Double Dip Recession Now Assured?

With investors facing yet another summer of discontent, one economist has looked back in time for clues on how the following months may place out.

With one major banking crisis behind us, Monument Securities Chief Economist Stephen Lewis said investors only need to go back to 2007, rather than the Great Depression, for clues on how the current problems may play out.

"Sharp changes in credit market conditions can have a much more profound impact on business activity than most economic forecasters are prepared to recognize" Lewis said.

He warned that people missed the scale of the problem in 2007 and could do so again.

"It is tempting to dismiss distress in those markets that are far removed from the productive sectors of the economy as having little bearing on prospects for GDP growth," he said " We ourselves were, to a large degree, guilty of assuming that in 2007." .

With globalization bringing so many markets closer together, Lewis suggested that links between one part of the system and another are not always obvious.

“It is sometimes difficult to trace, accurately and comprehensively, the transmission channels between a specific segment of the credit market and the wider economy," he said. "Then again, threats emanating from the credit markets may lie dormant for months, it seems, before their full severity becomes apparent."

What Next?

Investors should be prepared for mid-June to August to be very volatile, as governments across the world attempt to raise money in a crowded market, one leading investor told CNBC.com.

Problems in the euro-zone debt market could spread to the US and begin to impact states such as California and New York, this investor predicted.

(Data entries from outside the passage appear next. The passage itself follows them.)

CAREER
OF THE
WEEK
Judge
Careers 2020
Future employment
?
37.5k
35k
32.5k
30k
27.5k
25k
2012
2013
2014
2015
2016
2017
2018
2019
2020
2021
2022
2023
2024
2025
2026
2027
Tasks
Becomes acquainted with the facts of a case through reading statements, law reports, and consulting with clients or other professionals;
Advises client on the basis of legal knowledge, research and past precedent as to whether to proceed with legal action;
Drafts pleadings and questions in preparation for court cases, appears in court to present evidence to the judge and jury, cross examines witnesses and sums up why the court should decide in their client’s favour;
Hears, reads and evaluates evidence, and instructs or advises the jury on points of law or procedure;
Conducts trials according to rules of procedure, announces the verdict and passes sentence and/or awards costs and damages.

With so much debt needing to be refinanced, US rates would have to rise to attract enough foreign buyers of Treasurys, which could then push the economy back into the dreaded double-dip recession.

And investors may now be failing to take into account the impact of the current credit crisis on growth predictions, Lewis said.

“The lag between financial turbulence and economic damage may be fairly long, of the order of a year or more," he said. "In the meantime, the economic indicators may remain positive. The US economy did not enter recession until December 2007, five months after the early signs of trouble in the credit markets."

"Other advanced economies did not begin to display negative trends until well into the second quarter of 2008,” he added.

“If sovereign debt concerns are accompanied by worries over bank liquidity, any more significant than those currently influencing the credit market, another dip in world economic activity would seem a sure thing,” he said.